You may be able to lift heavy weights, or run for 30 minutes without getting tired at all. You may be able to do burpees and arm commandos, but that doesn’t necessarily mean that you are in great shape. Of course the fact that you can do those exercises is great and definitely says a lot about your overall condition and strength. However there is a lot more to evaluate when it comes to your overall level of fitness.
F.Y.I These exercises were selected by Pete McCall, an exercise physiologist for the American Council on Exercise so he knows what he is talking about 😉
I would dare to say that I am a Fit Girl. My endurance is good and my strength has improved tremendously ever since I started going to the gym. I also have a lot of flexibility and elasticity in my body since I practiced gymnastics for some years. So yeah, I’m on the right track! Or so I thought. When I came across these exercises which Mr. McCall said are indicators of whether you are fit or not, I immediately had tried them all to see whether I was as fit as I thought. These exercises test your hip mobility, flexibility and lateral strength.
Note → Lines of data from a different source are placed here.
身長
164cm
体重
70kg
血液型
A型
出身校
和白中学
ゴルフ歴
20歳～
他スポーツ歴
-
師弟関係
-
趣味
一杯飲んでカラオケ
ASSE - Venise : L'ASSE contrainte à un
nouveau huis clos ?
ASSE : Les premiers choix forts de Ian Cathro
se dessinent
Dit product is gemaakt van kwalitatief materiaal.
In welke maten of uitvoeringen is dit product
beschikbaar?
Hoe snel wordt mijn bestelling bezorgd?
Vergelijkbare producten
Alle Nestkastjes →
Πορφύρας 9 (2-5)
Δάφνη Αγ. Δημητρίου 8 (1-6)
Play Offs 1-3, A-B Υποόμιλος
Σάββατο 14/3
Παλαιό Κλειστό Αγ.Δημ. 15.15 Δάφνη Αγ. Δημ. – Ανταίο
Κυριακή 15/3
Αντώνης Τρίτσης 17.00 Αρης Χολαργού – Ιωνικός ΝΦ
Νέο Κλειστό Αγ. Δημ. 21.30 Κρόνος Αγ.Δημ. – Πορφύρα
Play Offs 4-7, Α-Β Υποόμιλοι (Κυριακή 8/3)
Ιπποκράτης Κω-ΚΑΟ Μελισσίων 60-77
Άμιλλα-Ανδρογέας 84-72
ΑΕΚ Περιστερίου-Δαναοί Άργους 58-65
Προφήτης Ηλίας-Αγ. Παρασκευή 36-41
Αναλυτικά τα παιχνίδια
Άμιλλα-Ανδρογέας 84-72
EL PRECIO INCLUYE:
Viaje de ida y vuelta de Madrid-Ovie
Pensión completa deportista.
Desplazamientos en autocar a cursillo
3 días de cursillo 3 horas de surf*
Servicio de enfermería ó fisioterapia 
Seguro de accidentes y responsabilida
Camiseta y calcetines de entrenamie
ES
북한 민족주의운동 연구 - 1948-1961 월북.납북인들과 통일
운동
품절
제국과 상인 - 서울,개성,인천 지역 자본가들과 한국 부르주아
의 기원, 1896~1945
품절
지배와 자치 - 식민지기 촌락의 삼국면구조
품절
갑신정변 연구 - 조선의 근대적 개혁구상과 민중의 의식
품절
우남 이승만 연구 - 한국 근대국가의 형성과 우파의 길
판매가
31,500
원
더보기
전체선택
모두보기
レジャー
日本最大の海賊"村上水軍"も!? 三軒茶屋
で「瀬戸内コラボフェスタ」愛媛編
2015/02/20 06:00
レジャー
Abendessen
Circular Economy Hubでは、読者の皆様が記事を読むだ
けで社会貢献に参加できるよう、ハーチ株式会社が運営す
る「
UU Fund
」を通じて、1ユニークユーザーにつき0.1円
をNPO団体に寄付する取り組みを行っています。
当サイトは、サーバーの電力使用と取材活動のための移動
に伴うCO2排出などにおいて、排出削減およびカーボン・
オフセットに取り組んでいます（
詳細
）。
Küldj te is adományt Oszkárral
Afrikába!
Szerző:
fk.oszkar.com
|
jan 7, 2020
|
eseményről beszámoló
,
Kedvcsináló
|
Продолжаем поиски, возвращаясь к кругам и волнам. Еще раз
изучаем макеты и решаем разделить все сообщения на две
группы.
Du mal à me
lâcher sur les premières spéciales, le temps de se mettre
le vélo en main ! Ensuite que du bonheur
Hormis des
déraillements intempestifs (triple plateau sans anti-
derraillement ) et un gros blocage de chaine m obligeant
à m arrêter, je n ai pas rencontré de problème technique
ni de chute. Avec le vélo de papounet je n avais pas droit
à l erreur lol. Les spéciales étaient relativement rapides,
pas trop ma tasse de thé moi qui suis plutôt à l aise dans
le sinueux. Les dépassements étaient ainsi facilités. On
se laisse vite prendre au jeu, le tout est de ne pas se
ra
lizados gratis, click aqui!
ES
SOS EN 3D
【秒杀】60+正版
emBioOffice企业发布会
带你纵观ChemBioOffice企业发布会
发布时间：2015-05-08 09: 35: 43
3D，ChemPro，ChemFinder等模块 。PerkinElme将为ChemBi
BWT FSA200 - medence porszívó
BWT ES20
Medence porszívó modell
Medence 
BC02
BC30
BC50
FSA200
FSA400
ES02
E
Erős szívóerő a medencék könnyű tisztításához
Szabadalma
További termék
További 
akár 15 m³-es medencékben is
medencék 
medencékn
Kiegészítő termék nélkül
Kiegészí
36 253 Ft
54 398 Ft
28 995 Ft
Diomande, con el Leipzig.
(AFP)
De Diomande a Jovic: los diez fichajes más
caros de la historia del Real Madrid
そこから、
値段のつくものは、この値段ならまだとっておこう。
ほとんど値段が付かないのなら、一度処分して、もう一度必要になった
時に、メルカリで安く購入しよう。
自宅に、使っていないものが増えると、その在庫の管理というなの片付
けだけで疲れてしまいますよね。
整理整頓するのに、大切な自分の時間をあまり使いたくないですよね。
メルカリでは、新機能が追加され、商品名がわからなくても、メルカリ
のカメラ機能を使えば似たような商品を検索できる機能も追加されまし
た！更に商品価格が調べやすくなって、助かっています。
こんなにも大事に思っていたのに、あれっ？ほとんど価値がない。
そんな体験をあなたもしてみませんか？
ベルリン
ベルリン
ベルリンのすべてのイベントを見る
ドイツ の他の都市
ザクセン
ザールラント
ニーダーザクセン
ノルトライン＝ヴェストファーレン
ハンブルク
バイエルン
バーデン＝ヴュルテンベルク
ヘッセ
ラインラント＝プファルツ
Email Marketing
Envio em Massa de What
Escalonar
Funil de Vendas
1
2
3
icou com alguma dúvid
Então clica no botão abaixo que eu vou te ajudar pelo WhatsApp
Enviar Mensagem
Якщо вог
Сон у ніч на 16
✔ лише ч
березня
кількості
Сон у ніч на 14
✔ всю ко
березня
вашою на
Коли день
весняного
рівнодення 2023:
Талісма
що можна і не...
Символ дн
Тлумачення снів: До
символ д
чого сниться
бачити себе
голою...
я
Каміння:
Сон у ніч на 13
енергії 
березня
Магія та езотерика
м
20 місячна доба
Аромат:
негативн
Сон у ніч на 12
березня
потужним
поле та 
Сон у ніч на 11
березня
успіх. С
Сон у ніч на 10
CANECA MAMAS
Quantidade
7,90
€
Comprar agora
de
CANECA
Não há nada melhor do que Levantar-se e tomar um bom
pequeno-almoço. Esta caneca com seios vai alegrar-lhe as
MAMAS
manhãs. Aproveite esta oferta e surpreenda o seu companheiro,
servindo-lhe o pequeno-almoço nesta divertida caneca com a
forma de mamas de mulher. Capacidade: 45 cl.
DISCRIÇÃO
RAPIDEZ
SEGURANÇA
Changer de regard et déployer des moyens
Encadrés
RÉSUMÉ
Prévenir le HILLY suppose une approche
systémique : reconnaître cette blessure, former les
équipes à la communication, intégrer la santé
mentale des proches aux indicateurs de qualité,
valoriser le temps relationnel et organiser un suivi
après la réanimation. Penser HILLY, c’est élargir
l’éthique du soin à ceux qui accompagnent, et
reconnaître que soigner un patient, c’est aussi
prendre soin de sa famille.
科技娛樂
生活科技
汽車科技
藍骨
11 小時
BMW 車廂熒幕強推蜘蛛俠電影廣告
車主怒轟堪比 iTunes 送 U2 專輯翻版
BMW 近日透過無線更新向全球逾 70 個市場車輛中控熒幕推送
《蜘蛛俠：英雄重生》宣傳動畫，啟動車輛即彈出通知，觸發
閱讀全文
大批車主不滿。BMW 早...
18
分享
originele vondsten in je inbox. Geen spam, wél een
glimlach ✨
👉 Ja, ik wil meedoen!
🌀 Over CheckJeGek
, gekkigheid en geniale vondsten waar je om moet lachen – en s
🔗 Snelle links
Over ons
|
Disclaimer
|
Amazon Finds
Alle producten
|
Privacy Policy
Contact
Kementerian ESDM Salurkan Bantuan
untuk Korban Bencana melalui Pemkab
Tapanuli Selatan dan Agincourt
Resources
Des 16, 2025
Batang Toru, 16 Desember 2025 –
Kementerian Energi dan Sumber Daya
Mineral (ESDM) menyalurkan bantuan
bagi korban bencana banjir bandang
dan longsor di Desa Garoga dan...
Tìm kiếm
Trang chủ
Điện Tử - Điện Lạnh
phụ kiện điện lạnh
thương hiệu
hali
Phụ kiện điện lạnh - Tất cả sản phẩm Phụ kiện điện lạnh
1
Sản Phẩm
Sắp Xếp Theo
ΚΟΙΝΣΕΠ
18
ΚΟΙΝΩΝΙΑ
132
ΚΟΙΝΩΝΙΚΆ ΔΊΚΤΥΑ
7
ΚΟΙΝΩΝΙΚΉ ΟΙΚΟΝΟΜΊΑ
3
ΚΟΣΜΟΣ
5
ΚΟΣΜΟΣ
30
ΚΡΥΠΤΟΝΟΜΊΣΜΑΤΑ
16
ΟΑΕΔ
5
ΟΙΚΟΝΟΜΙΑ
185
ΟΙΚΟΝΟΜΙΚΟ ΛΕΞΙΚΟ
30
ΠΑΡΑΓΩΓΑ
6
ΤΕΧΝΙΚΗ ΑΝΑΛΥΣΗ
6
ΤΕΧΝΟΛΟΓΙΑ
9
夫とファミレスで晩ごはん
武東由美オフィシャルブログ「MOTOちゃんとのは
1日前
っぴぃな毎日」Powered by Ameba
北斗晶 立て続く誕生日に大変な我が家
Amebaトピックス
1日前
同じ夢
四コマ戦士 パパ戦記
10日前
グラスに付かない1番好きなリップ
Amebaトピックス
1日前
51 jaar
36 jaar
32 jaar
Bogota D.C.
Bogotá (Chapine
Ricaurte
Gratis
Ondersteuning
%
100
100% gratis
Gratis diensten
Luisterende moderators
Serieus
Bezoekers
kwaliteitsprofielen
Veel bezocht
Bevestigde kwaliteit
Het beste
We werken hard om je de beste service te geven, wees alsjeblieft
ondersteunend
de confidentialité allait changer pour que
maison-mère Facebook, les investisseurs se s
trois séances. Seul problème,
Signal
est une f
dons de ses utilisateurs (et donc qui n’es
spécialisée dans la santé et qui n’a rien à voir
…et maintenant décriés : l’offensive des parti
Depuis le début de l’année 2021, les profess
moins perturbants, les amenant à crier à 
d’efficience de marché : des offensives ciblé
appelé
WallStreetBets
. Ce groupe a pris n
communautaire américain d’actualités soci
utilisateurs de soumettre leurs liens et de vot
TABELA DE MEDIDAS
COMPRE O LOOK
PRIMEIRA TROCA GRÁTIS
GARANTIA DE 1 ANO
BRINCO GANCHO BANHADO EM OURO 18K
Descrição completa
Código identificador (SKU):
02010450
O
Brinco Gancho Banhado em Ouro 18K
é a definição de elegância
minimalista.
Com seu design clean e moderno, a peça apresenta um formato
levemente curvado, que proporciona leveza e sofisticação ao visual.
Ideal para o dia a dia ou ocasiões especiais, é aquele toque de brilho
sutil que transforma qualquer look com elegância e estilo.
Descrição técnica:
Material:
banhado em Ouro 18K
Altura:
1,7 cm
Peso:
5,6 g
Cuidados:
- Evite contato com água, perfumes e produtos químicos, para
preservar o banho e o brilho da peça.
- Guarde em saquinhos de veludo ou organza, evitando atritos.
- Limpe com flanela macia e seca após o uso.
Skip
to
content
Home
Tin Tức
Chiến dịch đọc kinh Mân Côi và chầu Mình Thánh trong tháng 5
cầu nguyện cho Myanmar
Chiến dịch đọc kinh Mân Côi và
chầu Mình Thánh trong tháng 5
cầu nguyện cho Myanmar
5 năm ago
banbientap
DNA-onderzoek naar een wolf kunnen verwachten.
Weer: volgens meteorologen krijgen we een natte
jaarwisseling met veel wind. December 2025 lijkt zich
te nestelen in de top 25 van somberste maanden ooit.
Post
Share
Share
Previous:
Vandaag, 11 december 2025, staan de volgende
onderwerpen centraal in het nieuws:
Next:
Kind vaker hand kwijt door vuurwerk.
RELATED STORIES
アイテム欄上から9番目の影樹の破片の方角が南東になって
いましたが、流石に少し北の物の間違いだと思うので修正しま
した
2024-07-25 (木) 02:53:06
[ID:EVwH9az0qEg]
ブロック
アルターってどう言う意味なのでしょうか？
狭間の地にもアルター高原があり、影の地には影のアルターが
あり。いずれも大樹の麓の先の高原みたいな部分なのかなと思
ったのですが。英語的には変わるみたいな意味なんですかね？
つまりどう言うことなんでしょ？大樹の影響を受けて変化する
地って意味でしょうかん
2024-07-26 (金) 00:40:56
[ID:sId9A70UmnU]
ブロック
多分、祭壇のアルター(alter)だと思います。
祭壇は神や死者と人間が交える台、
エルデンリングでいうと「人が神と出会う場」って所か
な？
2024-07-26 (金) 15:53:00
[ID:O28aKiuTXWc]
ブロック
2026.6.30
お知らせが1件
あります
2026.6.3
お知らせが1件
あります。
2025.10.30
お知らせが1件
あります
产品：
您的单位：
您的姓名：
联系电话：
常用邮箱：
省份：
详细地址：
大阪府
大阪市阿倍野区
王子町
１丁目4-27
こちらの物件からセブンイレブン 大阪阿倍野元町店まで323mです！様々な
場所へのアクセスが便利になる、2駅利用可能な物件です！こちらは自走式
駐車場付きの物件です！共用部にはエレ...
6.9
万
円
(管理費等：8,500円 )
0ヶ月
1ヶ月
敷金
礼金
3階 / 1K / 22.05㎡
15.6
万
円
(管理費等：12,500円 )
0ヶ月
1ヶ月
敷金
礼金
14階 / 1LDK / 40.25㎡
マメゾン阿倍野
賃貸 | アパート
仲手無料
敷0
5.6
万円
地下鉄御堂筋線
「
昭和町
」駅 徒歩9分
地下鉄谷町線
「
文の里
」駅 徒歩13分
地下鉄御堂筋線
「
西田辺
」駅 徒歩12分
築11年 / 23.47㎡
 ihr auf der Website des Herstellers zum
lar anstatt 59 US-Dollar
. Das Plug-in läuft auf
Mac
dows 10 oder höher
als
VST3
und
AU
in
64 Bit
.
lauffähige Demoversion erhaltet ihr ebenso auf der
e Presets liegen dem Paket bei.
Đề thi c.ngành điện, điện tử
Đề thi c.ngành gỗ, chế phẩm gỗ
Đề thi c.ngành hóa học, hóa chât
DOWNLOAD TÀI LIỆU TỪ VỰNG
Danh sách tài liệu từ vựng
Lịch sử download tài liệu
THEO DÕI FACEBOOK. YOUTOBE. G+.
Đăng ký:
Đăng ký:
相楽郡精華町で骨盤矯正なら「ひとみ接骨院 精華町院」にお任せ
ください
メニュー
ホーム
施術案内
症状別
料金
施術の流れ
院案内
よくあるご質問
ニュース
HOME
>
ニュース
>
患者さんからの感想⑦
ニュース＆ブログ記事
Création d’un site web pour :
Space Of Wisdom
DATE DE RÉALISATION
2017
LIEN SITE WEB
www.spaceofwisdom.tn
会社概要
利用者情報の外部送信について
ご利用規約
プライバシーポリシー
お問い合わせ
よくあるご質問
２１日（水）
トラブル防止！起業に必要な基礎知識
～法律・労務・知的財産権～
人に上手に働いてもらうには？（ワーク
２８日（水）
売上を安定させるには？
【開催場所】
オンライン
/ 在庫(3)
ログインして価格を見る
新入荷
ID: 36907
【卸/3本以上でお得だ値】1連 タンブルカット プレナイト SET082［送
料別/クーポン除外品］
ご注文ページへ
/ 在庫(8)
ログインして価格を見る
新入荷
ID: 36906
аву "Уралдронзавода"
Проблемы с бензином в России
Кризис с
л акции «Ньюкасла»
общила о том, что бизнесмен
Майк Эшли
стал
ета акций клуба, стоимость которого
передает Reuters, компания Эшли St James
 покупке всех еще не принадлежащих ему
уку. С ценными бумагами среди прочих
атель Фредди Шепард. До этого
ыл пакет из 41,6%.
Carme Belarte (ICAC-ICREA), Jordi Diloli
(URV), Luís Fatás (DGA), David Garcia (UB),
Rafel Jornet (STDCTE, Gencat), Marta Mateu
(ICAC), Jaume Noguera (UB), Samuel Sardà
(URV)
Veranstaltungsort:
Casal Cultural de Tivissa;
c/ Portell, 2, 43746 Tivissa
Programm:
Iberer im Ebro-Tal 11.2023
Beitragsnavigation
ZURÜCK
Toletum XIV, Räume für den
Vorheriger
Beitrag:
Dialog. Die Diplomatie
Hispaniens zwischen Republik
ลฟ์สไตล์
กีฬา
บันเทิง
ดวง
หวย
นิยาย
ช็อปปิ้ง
If you’re strong and flexible in each of these areas, it will help to keep you away from injuries.
5 Simple exercises to test if you are Fit
Seated to standing
Perhaps the first thing that comes into your mind when you hear this is “oh that’s an easy exercise”, but actually there is a lot more to it than what you think. To test whether you can do it, go sit on the floor in Indian-style and from there try to stand up completely without using your hands at all. Also avoid placing them on the ground. Being able to do this is an indicator of your overall balance, coordination and strength. Doing this exercise engages your hips when you lift your body off of the floor, while your core muscles keep your spine stable. If you find yourself needing to use a hand, then this exercise should become a regular part of your warm-up or cool-down. Keep doing it until you are able to do this movement without using your hands multiple times in a row.
Being able to hold a front plank for 50 seconds is great. However if you really want to test the overall state of your body you should do side planks. When you do a side plank, you test your lateral strength and hip stability, which is super important to protect your knees from injuries. To test it, start by lying on your right side and balancing on your right forearm and foot. Lift your hips off the ground, making sure you engage your obliques, and time how long you can comfortably hold this position.
You should be able to hold the position easily for about 30 to 45 seconds, if you can’t, then this is something you have to improve. It is super important that you test this on both sides of your body and see if you are able to hold the position for the same amount of time for both sides. If you can’t, then this might be an indicator of a muscle imbalance which puts you at a greater risk of developing an injury.
An overhead squat is a squat with your arms raised over your head which tests your stability and mobility. When you do it, your ankles and hips are supposed to be mobile, your lumbar spine is supposed to be stable and your shoulders should have stability and mobility. In order to test if you can do this exercise correctly, stand in front of a mirror, lower into a squat while keeping your spine completely straight and your arms lifted over your head. You should be able to get your legs parallel to the ground as if you were sitting back in a chair.
If you can do this, good news, you are in great shape! But if your knees hurt, or you can’t keep your arms over your head or if it’s difficult to perform the movement of sinking down for more than 3 to 5 repetitions, then your overall mobility and flexibility need improvement.
To improve this, try to do the same movement but holding something overhead with your arms, like a broomstick. Holding something gives your arms something to focus on. Consequently your hips are able to sink a little lower.
This exercise is great to test your range of motion. To do it, stand up straight, put yourself on a straight line with one foot about 2 feet (or 61 cm) in front of the other and lower into a lunge so your back knee comes towards the front ankle. Ideally, you should be able to do between 3 and 5 reps maintaining a perfectly tall spine with both sides of your body. However, most of us have a stronger side, meaning that the weaker side tends to force your body into a different range of motion. This is what makes you feel like you are losing your balance as you lower down. To correct this, you should try adding Bulgarian split squats to your routine a few times a week. This is a great alternative, because you use your hamstrings and adductors at the same time to extend and sink lower in front of the hip instead of using just your glutes to control the movement.
There is nothing better than performing a push up with proper form to test your overall total-body strength. You should be able to do a push-up raising your hips and shoulders at the same time and moving up and down in a straight line. If you notice that your butt sticks in the air or your hips stay on the ground while you rise your shoulders, that can be an indicator of weakness in your core and spine. To test yourself try to do 3 to 4 full-body push-ups and make sure your elbows are pointing back as if they were positioned at 4 or 8 on a clock.
Go ahead and do these exercises. Who knows, maybe you realize there are still some muscles you need to work which you didn’t know before!